Coaches want those numbers to keep rising. They know the answer isn’t competing with the NFL or college football. Florida coach Mary Wise says they shouldn’t even try that.
“But one night a week … could we own that night?” Wise said. “Could it be we go from coast to coast, see one at 6, 8, 10? That’s how we would really build our fan base or expand our fan base.”
A first step is making the NCAA Tournament’s early rounds more readily available on linear television.
“It’s hard to get new viewers into the sport without that,” Wisconsin coach Kelly Sheffield said.
All first- and second-round matches will be available to stream on ESPN Plus, but the only television coverage of those rounds will be a “whip-around show” ESPN has on one of its networks to take viewers to various sites. For comparison’s sake, every game of the NCAA women’s basketball tournament is televised on one of ESPN’s various channels.
Road ahead
Women’s volleyball is growing so quickly it might not be hurt as much as other Olympic sports by the $2.8 billion settlement agreement of antitrust litigation facing the NCAA and major conferences. That agreement could lead to cost cutting that puts Olympic sports at risk on some campuses.
“There’s concern, especially in some of the places where volleyball’s not quite as popular, in some of the regions of the country where we’re hoping that grows and changes,” Hambly said. “But I think I’m more worried about men’s volleyball, to be honest, or beach volleyball.”
ESPN’s coverage of last week’s American Volleyball Coaches Association First Serve Showcase match between Nebraska and Kentucky drew 344,000 viewers, making it the second most-watched live regular-season volleyball match to air on ESPN’s various platforms. More than 30 Division I schools reported attendance records last season.
The attendance boosts have encouraged some schools to move selected matches to larger venues. Four of the top six schools in average attendance last season were Big Ten programs: Nebraska (12,603), Wisconsin (7,220), Minnesota (5,010) and Michigan State (4,090).
Wisconsin regularly sells out the 7,229-seat UW Field House and played Marquette last year in front of a near-capacity crowd of 17,037 at Fiserv Forum. This year’s Wisconsin-Marquette match will take place on Wisconsin’s campus at the Kohl Center, with a capacity of about 17,000. Purdue is hosting Wisconsin this year at Mackey Arena, which seats 14,240.
Fan base
The young girls who make up much of the fan base should help continue the sport’s growth.
“They follow us on social media,” said Texas outside hitter Madisen Skinner, the most outstanding player of last year’s Final Four. “They come to our matches. We autograph stuff for them. We do other things like Cameos and videos and personalized things. There’s a lot of different avenues for them to connect with us, which is really cool.”

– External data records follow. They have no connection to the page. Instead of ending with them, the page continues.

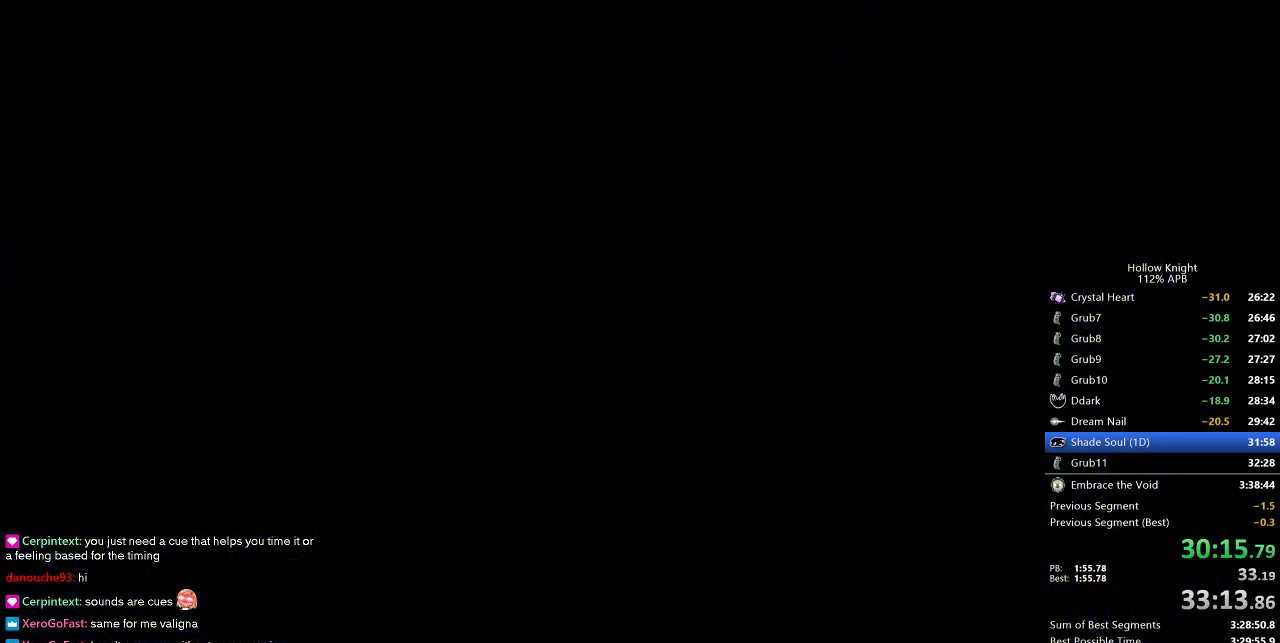
{"keys": ["left"], "events": [[200, "left", "up"], [300, "left", "down"]]}
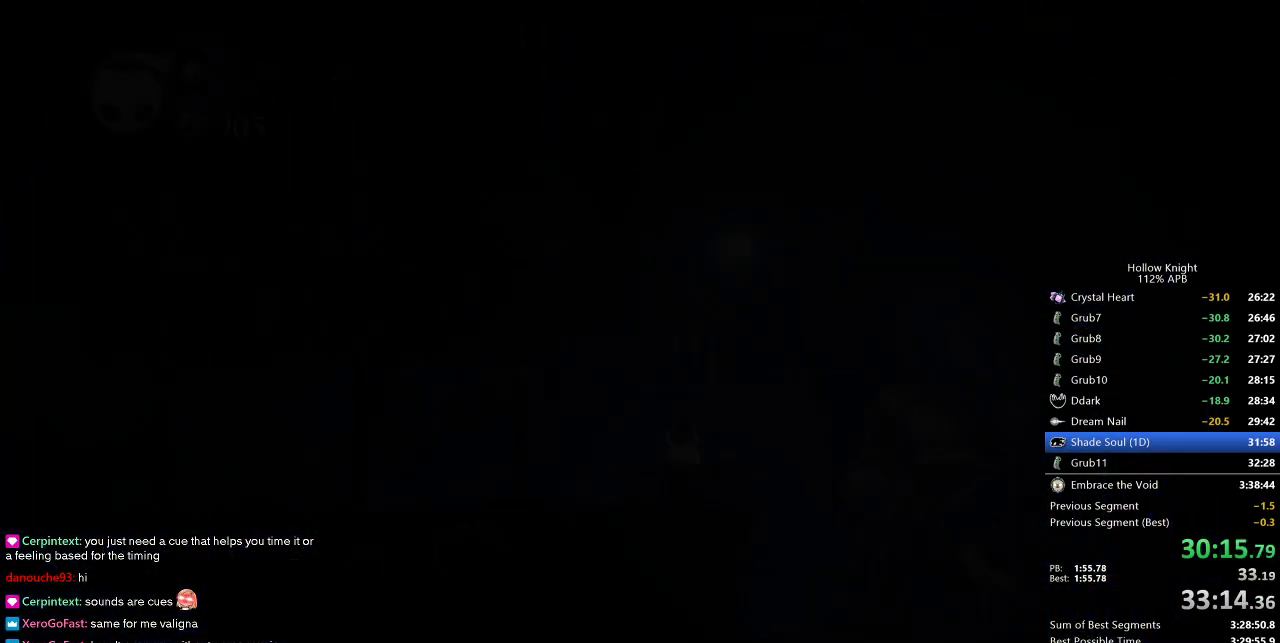
{"keys": ["dash", "left"], "events": [[500, "dash", "down"]]}
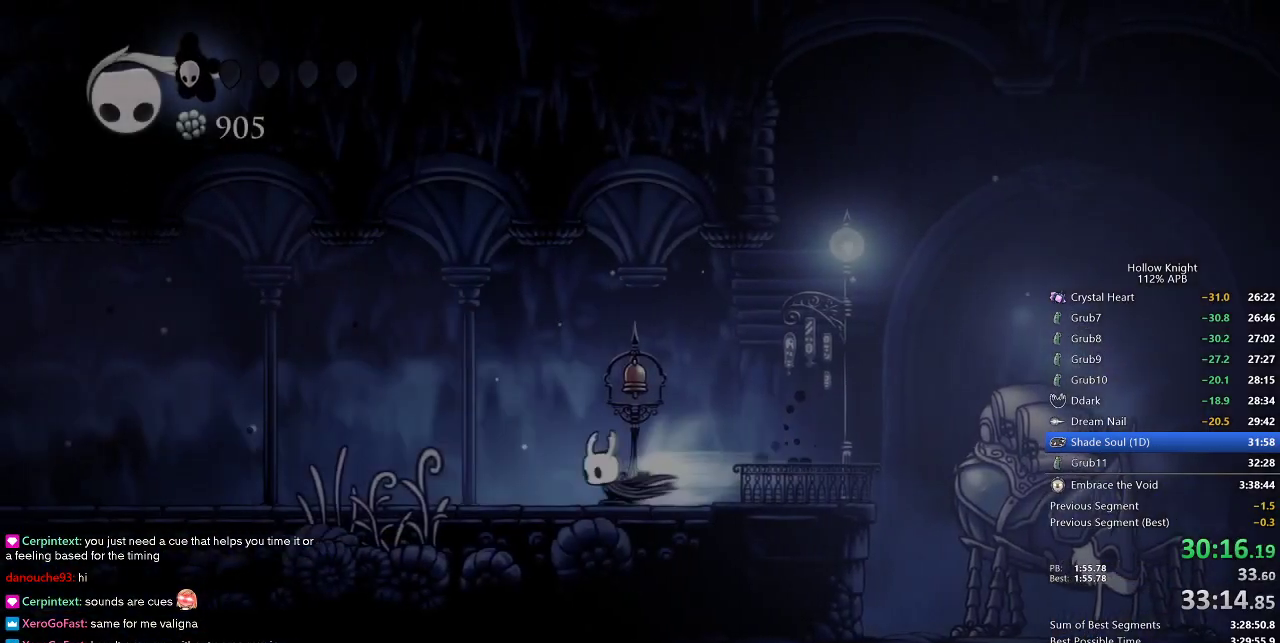
{"keys": ["left"], "events": [[133, "dash", "up"]]}
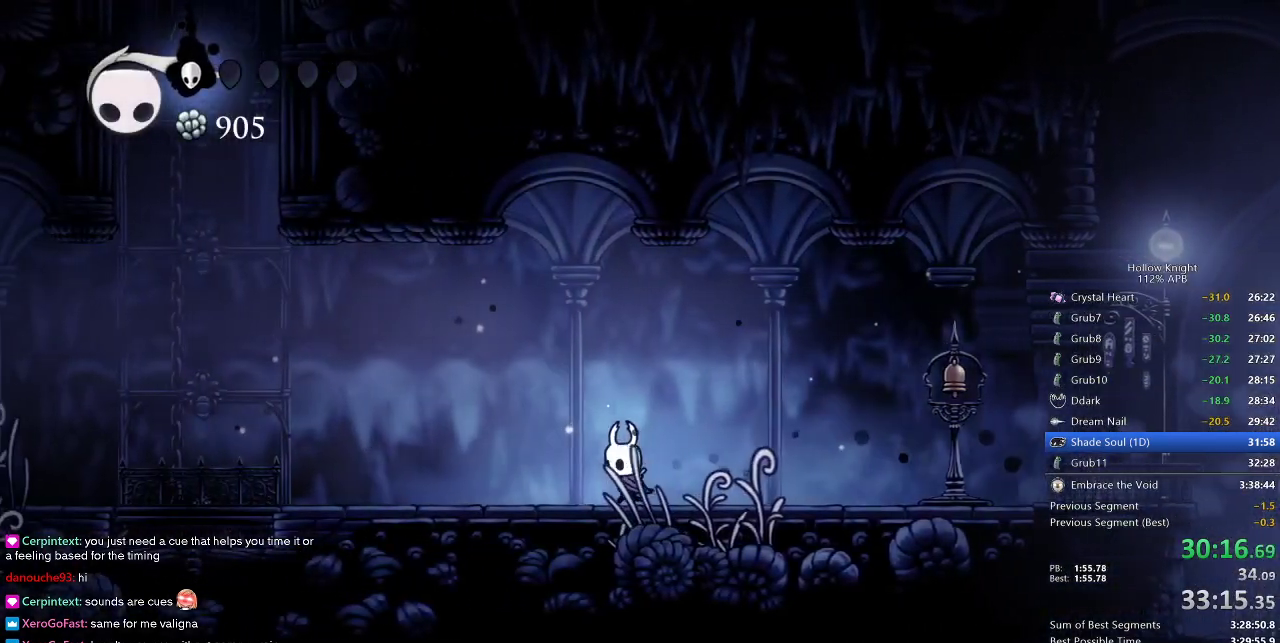
{"keys": ["jump", "left"], "events": [[133, "dash", "down"], [333, "dash", "up"], [467, "jump", "down"]]}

Yet that player visibility is one area in which women’s volleyball lags behind women’s basketball.
Iowa’s Caitlin Clark and LSU’s Angel Reese were household names by the time they finished their college basketball careers. JuJu Watkins already is reaching that level going into her sophomore season at Southern California.
Volleyball doesn’t have anyone with that kind of recognition.
“It doesn’t define our sport that we don’t have a person like that, but I do think it matters,” Booth said. “Caitlin Clark has brought in millions of dollars in revenue and millions of dollars in ticket sales just for being Caitlin Clark. Having someone like that in volleyball will help us get the exposure level we’re wanting to get to.”
Coaches are hoping for media coverage beyond the matches, stories that could help amplify the sport on social media. A three-part series promoting Texas’ team airs on Longhorn Network this year. ESPN also ran a documentary on Nebraska’s program last week.
“We could use that boost,” Sheffield said. “At times it feels like there’s ankle weights on us. We still have the ankle weights, but they’re not as heavy as they were.”